Records provided:
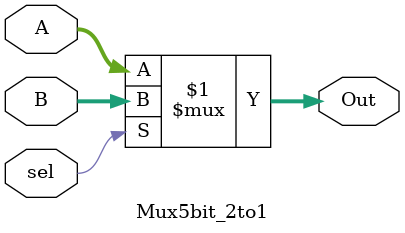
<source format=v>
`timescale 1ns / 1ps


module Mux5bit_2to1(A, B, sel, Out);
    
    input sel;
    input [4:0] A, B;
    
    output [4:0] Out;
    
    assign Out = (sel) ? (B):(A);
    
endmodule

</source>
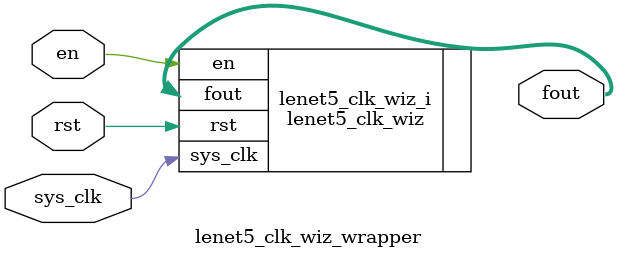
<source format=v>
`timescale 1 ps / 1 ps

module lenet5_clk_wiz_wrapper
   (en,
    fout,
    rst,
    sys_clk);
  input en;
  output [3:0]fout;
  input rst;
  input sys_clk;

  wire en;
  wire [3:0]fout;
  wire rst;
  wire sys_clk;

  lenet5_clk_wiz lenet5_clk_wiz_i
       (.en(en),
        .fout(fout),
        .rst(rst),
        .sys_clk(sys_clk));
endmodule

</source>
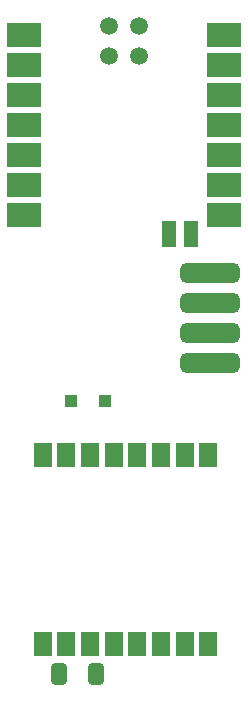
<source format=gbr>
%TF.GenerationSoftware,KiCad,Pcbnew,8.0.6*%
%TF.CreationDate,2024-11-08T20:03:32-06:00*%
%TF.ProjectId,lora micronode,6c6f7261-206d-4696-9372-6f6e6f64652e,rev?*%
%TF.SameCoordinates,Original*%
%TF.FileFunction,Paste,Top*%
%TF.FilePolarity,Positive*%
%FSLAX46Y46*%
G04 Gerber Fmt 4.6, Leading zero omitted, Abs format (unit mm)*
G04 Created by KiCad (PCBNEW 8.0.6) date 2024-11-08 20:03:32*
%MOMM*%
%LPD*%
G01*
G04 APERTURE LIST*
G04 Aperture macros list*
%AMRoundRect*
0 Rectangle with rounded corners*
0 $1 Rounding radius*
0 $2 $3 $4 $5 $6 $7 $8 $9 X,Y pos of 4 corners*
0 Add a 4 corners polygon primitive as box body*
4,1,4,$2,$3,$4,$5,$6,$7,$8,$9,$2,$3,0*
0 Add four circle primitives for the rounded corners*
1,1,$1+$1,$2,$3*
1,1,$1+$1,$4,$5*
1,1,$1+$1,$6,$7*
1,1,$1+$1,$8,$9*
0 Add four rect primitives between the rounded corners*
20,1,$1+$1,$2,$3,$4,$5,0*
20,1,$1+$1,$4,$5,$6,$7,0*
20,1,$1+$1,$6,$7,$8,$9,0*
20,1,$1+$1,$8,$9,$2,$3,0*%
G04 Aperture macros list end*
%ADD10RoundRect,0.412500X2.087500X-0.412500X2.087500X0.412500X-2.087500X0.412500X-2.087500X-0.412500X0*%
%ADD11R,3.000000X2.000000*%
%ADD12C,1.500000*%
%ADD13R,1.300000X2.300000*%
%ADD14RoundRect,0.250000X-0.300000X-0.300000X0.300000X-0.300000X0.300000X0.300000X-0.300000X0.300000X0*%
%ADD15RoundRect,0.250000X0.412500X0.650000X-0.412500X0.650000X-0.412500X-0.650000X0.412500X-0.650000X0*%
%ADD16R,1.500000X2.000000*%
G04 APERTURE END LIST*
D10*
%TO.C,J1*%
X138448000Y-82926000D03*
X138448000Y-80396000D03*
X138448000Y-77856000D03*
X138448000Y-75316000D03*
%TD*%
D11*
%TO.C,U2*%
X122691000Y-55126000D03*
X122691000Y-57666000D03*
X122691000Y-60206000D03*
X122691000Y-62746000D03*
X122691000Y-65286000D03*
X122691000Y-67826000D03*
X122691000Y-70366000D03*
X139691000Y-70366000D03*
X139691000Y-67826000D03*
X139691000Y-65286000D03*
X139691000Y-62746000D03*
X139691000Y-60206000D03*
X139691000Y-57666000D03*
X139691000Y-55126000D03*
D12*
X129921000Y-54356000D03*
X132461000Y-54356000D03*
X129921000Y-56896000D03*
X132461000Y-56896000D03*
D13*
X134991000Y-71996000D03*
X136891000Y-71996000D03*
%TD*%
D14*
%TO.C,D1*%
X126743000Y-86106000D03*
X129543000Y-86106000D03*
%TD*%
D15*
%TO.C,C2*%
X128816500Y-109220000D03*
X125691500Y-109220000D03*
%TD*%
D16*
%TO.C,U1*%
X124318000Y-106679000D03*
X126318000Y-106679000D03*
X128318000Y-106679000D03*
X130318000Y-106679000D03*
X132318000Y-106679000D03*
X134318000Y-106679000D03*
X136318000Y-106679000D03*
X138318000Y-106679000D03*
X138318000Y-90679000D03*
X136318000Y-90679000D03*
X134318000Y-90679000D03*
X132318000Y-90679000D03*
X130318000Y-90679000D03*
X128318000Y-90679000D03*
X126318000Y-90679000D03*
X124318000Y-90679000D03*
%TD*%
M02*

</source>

What you have to do: Counting only the lines that include "format", state how many there are in the entries, and nothing else.

Result of the exercise: 4